After a brief discussion with his co-pilot and his bombardier, Sweeney made his decision— the bombing run would proceed, but with Kokura rather than Nagasaki as its objective. Nagasaki’s residents wouldn’t learn for several days how narrowly they had avoided nuclear obliteration, while the citizens of Kokura were unaware of the calamitous fate about to be inflicted upon their city…5

 

To Be Continued

 

Footnotes

 

1 Truman was alluding here to Soviet efforts to install a Communist regime in Poland, which constituted a direct violation of existing arrangements between the Soviets and the Western Allies under which Poland was supposed to be permitted to hold free elections to choose its postwar government.

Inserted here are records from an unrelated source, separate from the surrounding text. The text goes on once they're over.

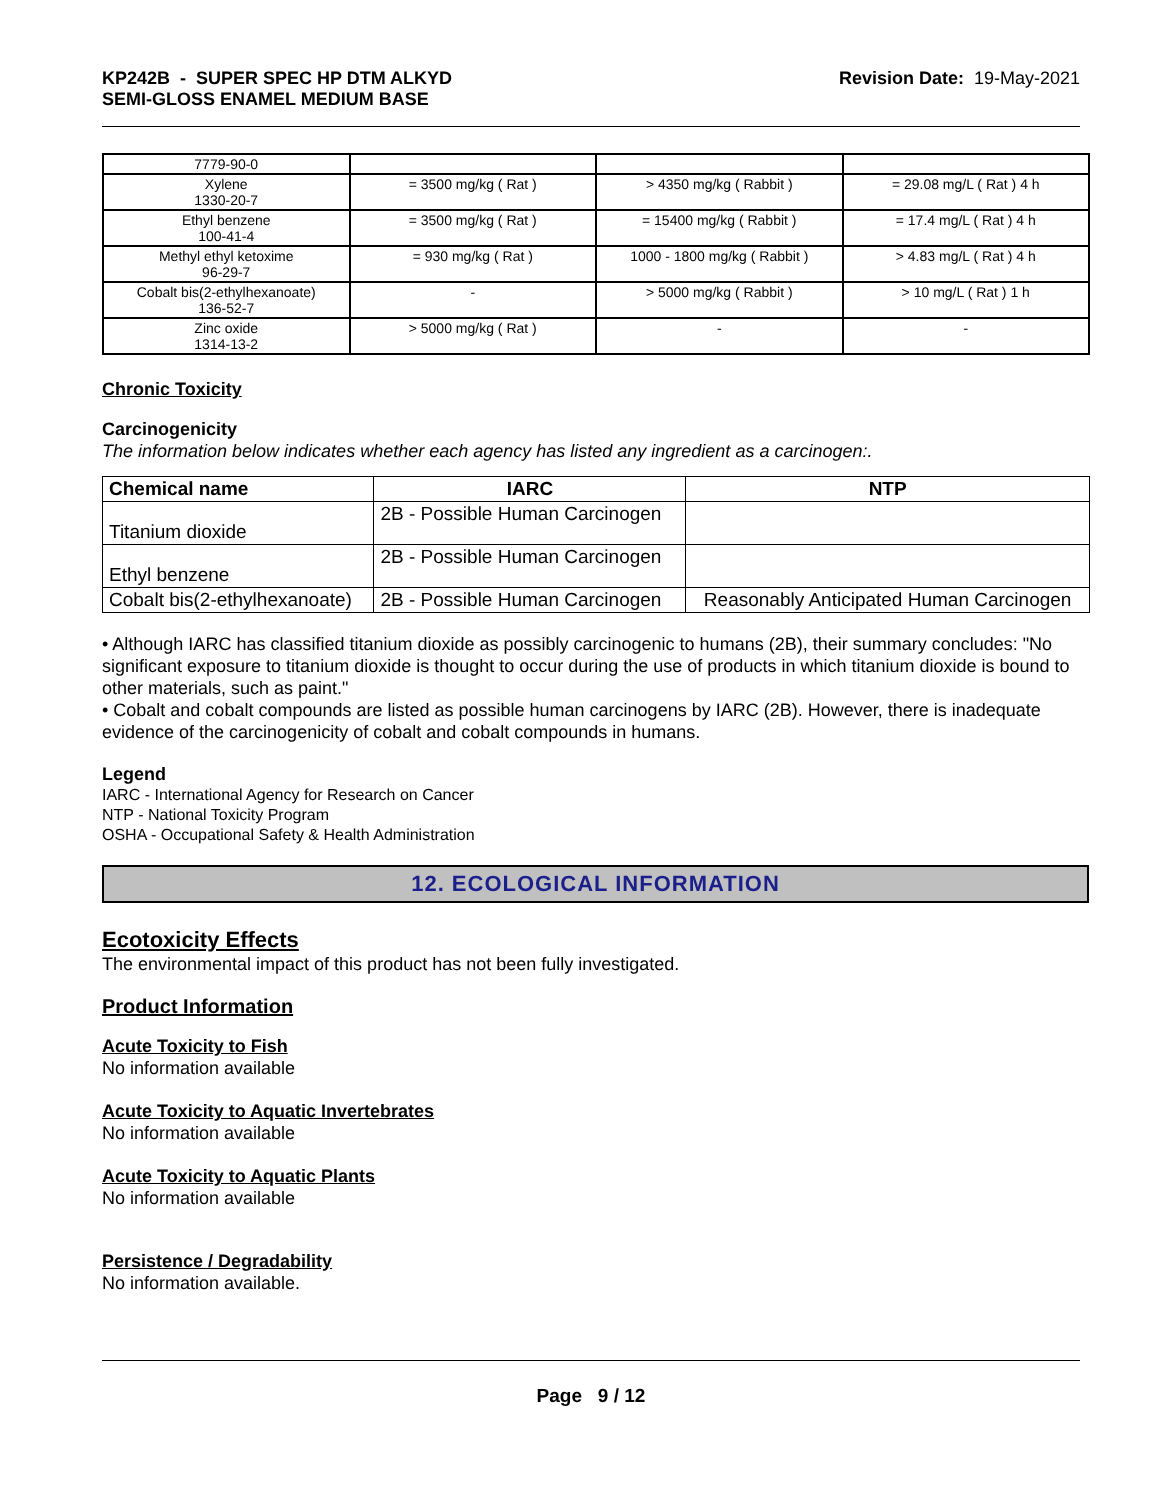KP242B - SUPER SPEC HP DTM ALKYD
SEMI-GLOSS ENAMEL MEDIUM BASE
Revision Date: 19-May-2021
| 7779-90-0 | | | |
| Xylene 1330-20-7 | = 3500 mg/kg ( Rat ) | > 4350 mg/kg ( Rabbit ) | = 29.08 mg/L ( Rat ) 4 h |
| Ethyl benzene 100-41-4 | = 3500 mg/kg ( Rat ) | = 15400 mg/kg ( Rabbit ) | = 17.4 mg/L ( Rat ) 4 h |
| Methyl ethyl ketoxime 96-29-7 | = 930 mg/kg ( Rat ) | 1000 - 1800 mg/kg ( Rabbit ) | > 4.83 mg/L ( Rat ) 4 h |
| Cobalt bis(2-ethylhexanoate) 136-52-7 | - | > 5000 mg/kg ( Rabbit ) | > 10 mg/L ( Rat ) 1 h |
| Zinc oxide 1314-13-2 | > 5000 mg/kg ( Rat ) | - | - |
Chronic Toxicity
Carcinogenicity
The information below indicates whether each agency has listed any ingredient as a carcinogen:.
| Chemical name | IARC | NTP |
| --- | --- | --- |
| Titanium dioxide | 2B - Possible Human Carcinogen | |
| Ethyl benzene | 2B - Possible Human Carcinogen | |
| Cobalt bis(2-ethylhexanoate) | 2B - Possible Human Carcinogen | Reasonably Anticipated Human Carcinogen |
• Although IARC has classified titanium dioxide as possibly carcinogenic to humans (2B), their summary concludes: "No significant exposure to titanium dioxide is thought to occur during the use of products in which titanium dioxide is bound to other materials, such as paint."
• Cobalt and cobalt compounds are listed as possible human carcinogens by IARC (2B). However, there is inadequate evidence of the carcinogenicity of cobalt and cobalt compounds in humans.
Legend
IARC - International Agency for Research on Cancer
NTP - National Toxicity Program
OSHA - Occupational Safety & Health Administration
12. ECOLOGICAL INFORMATION
Ecotoxicity Effects
The environmental impact of this product has not been fully investigated.
Product Information
Acute Toxicity to Fish
No information available
Acute Toxicity to Aquatic Invertebrates
No information available
Acute Toxicity to Aquatic Plants
No information available
Persistence / Degradability
No information available.
Page 9 / 12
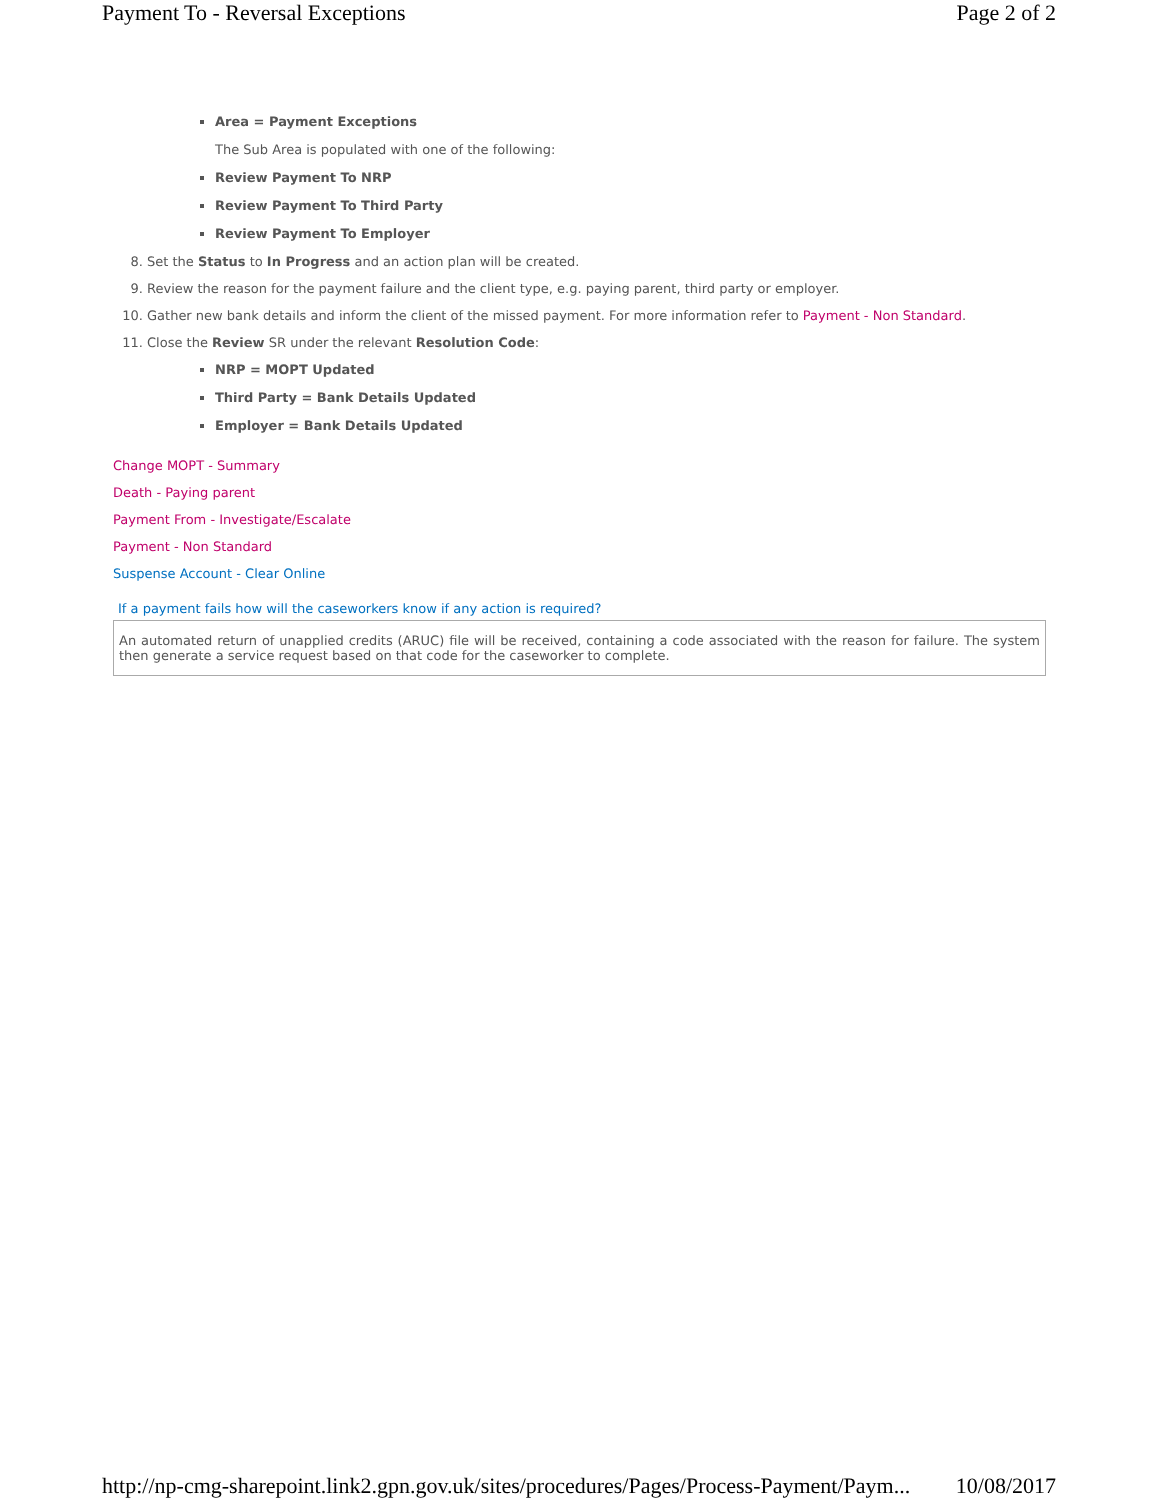Payment To - Reversal Exceptions Page 2 of 2
Area = Payment Exceptions
The Sub Area is populated with one of the following:
Review Payment To NRP
Review Payment To Third Party
Review Payment To Employer
8. Set the Status to In Progress and an action plan will be created.
9. Review the reason for the payment failure and the client type, e.g. paying parent, third party or employer.
10. Gather new bank details and inform the client of the missed payment. For more information refer to Payment - Non Standard.
11. Close the Review SR under the relevant Resolution Code:
NRP = MOPT Updated
Third Party = Bank Details Updated
Employer = Bank Details Updated
Change MOPT - Summary
Death - Paying parent
Payment From - Investigate/Escalate
Payment - Non Standard
Suspense Account - Clear Online
If a payment fails how will the caseworkers know if any action is required?
An automated return of unapplied credits (ARUC) file will be received, containing a code associated with the reason for failure. The system then generate a service request based on that code for the caseworker to complete.
http://np-cmg-sharepoint.link2.gpn.gov.uk/sites/procedures/Pages/Process-Payment/Paym... 10/08/2017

2 Mrs. R: The Life Of Eleanor Roosevelt by Alfred Steinberg, copyright 1958 by Putnam Books.

3 12:30 AM US Eastern Daylight Time.

4 The full text of President Truman’s announcement regarding the atomic strike on Hiroshima is preserved in the archives at the Harry S. Truman Presidential Library in Kansas City, Missouri.

5 In modern Japanese slang, the phrase "Nagasaki’s luck" has come to refer to a person escaping disaster without knowing it.